Your messages can be awesome, but unless you have a profile that makes them stop and pay attention… So I’m about to impart to you the secret to online dating success: you need to quit thinking like a lover. Worse, when you bring “marketing” and “internet” together, what’s the first thing that comes to mind? You want as many people as possible coming to see your profile and you want to keep those people around long enough to dazzle them with your brilliance (or at least baffle them with your bullshit) and make them decide that yes, they attention, the kind you don’t want.

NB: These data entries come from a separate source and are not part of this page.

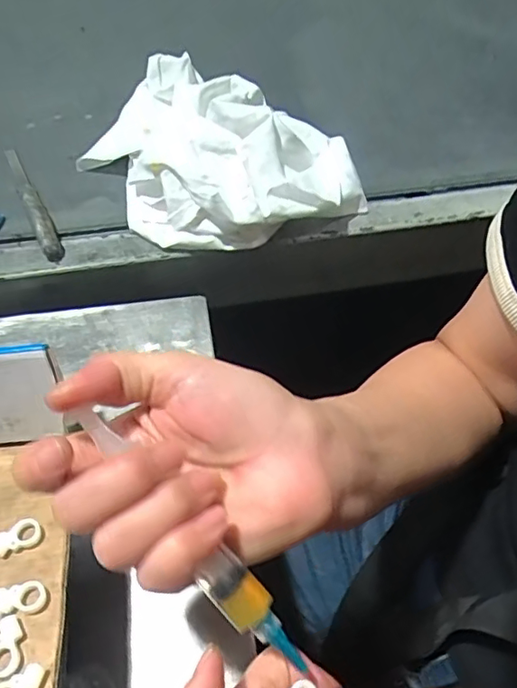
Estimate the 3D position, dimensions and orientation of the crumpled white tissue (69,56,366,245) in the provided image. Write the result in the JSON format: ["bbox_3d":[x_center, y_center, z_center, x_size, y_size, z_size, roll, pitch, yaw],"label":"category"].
[{"bbox_3d":[-0.043,-0.185,0.517,0.204,0.075,0.261,-33,61,-24],"label":"crumpled white tissue"}]

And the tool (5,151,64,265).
[{"bbox_3d":[-0.212,-0.139,0.513,0.018,0.016,0.184,-21,56,-17],"label":"tool"}]

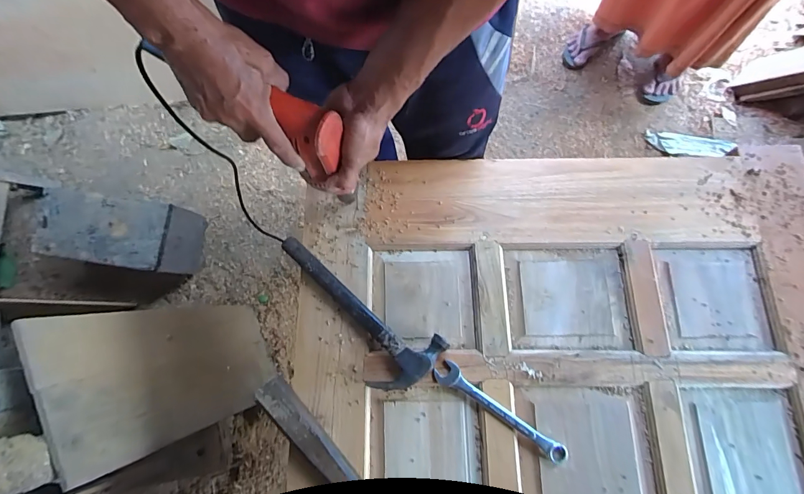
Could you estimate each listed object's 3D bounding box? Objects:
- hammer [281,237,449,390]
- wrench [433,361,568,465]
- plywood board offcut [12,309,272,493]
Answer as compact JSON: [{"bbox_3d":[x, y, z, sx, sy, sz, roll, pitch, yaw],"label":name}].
[{"bbox_3d":[-0.079,0.097,0.565,0.276,0.029,0.107,37,79,11],"label":"hammer"},{"bbox_3d":[0.136,0.225,0.534,0.200,0.013,0.031,32,78,10],"label":"wrench"},{"bbox_3d":[-0.445,0.239,0.802,0.017,0.527,0.261,-33,79,9],"label":"plywood board offcut"}]

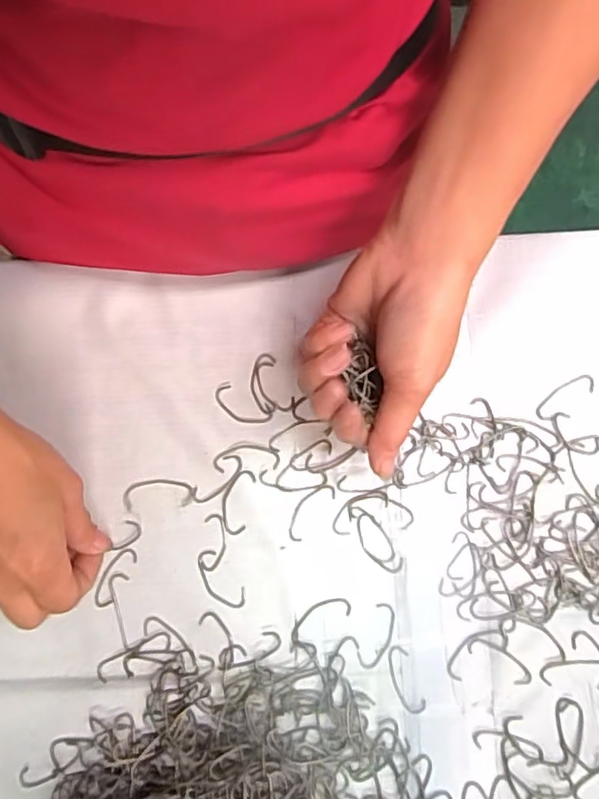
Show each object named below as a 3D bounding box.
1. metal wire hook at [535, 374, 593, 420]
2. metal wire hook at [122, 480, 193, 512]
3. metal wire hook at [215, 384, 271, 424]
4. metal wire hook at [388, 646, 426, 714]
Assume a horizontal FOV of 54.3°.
[{"bbox_3d":[0.160,-0.002,0.352,0.040,0.004,0.014,-31,80,-5],"label":"metal wire hook"},{"bbox_3d":[-0.085,0.056,0.347,0.041,0.004,0.017,-6,79,0],"label":"metal wire hook"},{"bbox_3d":[-0.035,0.004,0.356,0.037,0.004,0.016,28,81,6],"label":"metal wire hook"},{"bbox_3d":[0.059,0.157,0.326,0.014,0.004,0.037,-19,79,-3],"label":"metal wire hook"}]

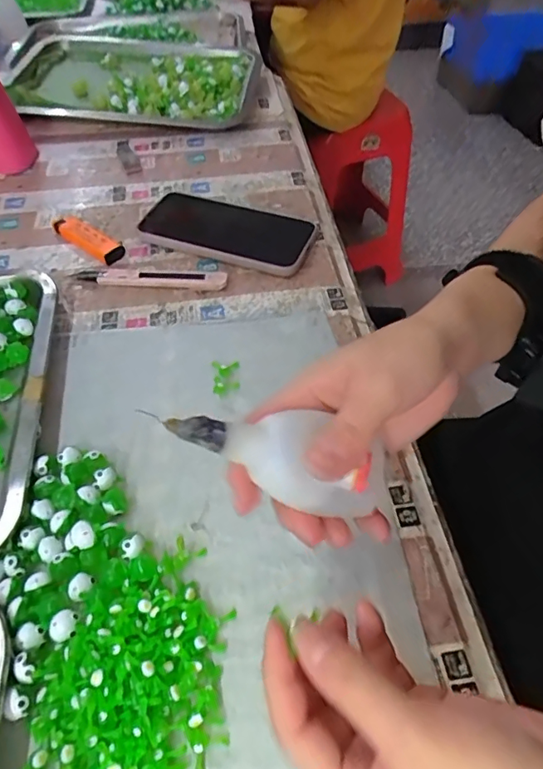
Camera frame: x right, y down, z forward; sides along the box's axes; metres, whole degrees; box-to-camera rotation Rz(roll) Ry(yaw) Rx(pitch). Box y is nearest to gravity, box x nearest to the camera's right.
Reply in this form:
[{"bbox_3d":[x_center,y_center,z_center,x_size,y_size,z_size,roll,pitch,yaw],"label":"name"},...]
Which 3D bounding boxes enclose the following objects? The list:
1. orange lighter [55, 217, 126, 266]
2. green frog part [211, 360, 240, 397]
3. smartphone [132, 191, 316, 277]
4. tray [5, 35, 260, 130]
[{"bbox_3d":[-0.171,-0.138,0.479,0.082,0.014,0.021,33,57,24],"label":"orange lighter"},{"bbox_3d":[-0.034,-0.007,0.382,0.020,0.007,0.032,-5,50,-5],"label":"green frog part"},{"bbox_3d":[-0.042,-0.144,0.484,0.160,0.016,0.079,16,52,12],"label":"smartphone"},{"bbox_3d":[-0.160,-0.386,0.649,0.285,0.060,0.207,-2,50,-3],"label":"tray"}]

This is known as the similarity hypothesis, or the “birds of a feather flock together" effect.
For something that’s frequently hailed as the dating salvation for the introverted, the socially awkward, and the shy, sometimes all that happens is… Your winks and messages get sent out and all you get for your trouble is deafening silence.

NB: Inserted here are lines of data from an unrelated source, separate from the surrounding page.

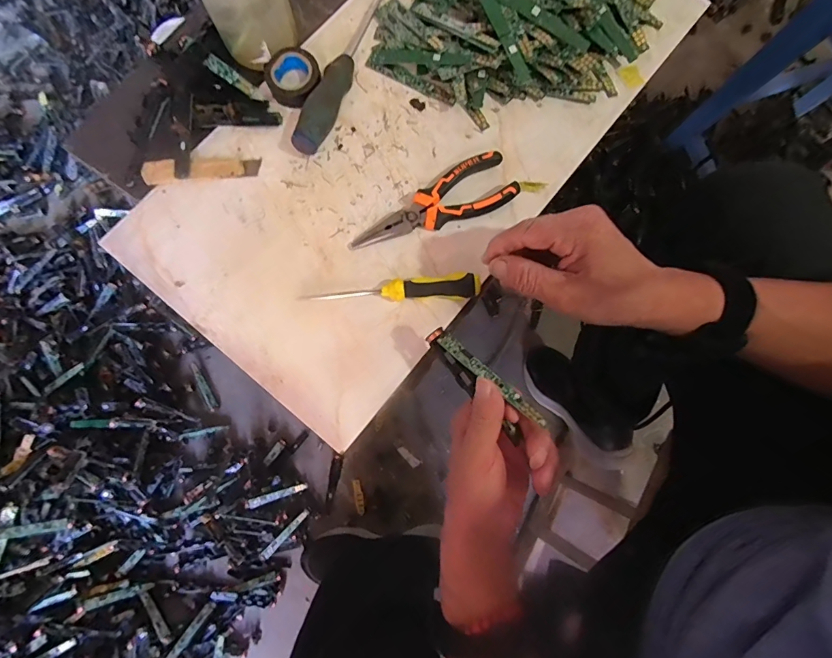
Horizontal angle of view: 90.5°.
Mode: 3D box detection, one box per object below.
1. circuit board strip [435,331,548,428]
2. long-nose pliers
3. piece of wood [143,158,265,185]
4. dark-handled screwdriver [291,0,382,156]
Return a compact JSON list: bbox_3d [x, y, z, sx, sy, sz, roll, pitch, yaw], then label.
[{"bbox_3d":[0.055,0.035,0.305,0.094,0.006,0.011,41,80,20],"label":"circuit board strip"},{"bbox_3d":[0.016,-0.111,0.378,0.159,0.012,0.050,-26,79,-6],"label":"long-nose pliers"},{"bbox_3d":[-0.207,-0.153,0.398,0.109,0.008,0.023,-4,78,-2],"label":"piece of wood"},{"bbox_3d":[-0.067,-0.278,0.411,0.026,0.030,0.247,17,78,3],"label":"dark-handled screwdriver"}]

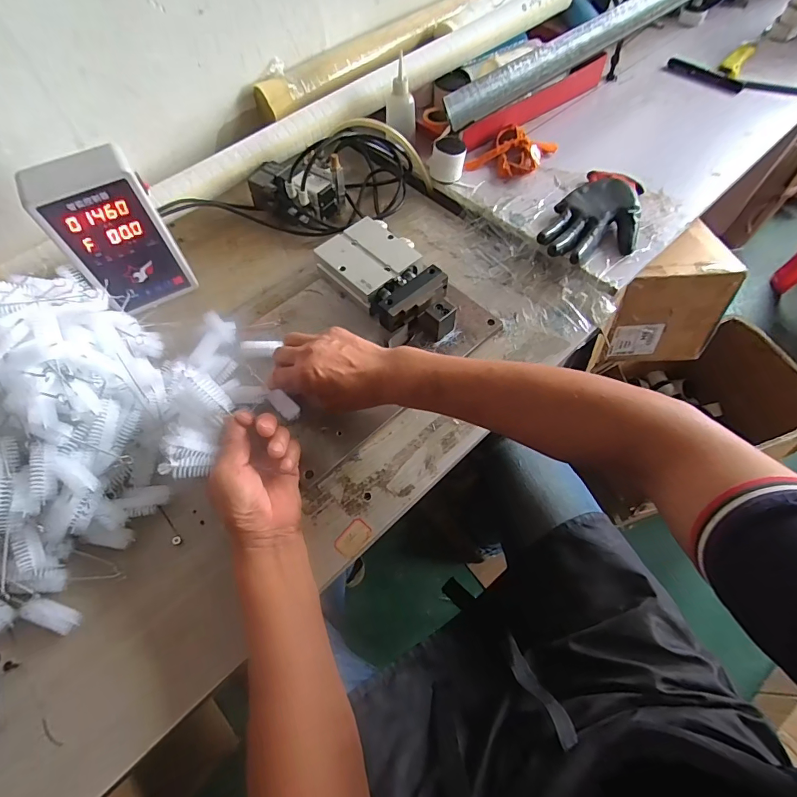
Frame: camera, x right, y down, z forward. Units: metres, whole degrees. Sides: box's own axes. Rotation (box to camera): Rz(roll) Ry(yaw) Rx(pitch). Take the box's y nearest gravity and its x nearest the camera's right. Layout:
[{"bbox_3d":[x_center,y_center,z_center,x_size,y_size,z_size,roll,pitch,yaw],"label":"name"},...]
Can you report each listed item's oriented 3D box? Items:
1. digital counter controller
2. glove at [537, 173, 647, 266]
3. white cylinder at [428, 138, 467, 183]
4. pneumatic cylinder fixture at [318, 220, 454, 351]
[{"bbox_3d":[-0.330,-0.188,0.508,0.110,0.172,0.068,-25,64,-13],"label":"digital counter controller"},{"bbox_3d":[0.280,-0.256,0.600,0.113,0.030,0.196,25,64,14],"label":"glove"},{"bbox_3d":[0.074,-0.367,0.653,0.054,0.047,0.048,3,62,2],"label":"white cylinder"},{"bbox_3d":[-0.010,-0.157,0.557,0.118,0.036,0.202,-34,66,-16],"label":"pneumatic cylinder fixture"}]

In a previous post I summarized statistics showing that online dating is not only prevalent, but also slightly more successful than offline dating in producing stable (i.e., less likely to result in divorce) and satisfying long-term romantic partnerships. There is no definitive research on this question, but we can certainly engage in some informed speculations.
Below, I will present a list of possibilities, and look forward to your thoughts and feedback! Dating companies such as EHarmony and Ok Cupid argue that their proprietary compatibility algorithms enable users to sift through undesirable matches and identify the suitable ones.
“That doesn’t mean that the algorithms fulfill our intentions, which is to find a mate and to settle down into a long-lasting relationship.” Why do dating sites fall short?
The questions posed by the various sites are too rudimentary, Webb says, and they tend to focus on a grocery list of requirements.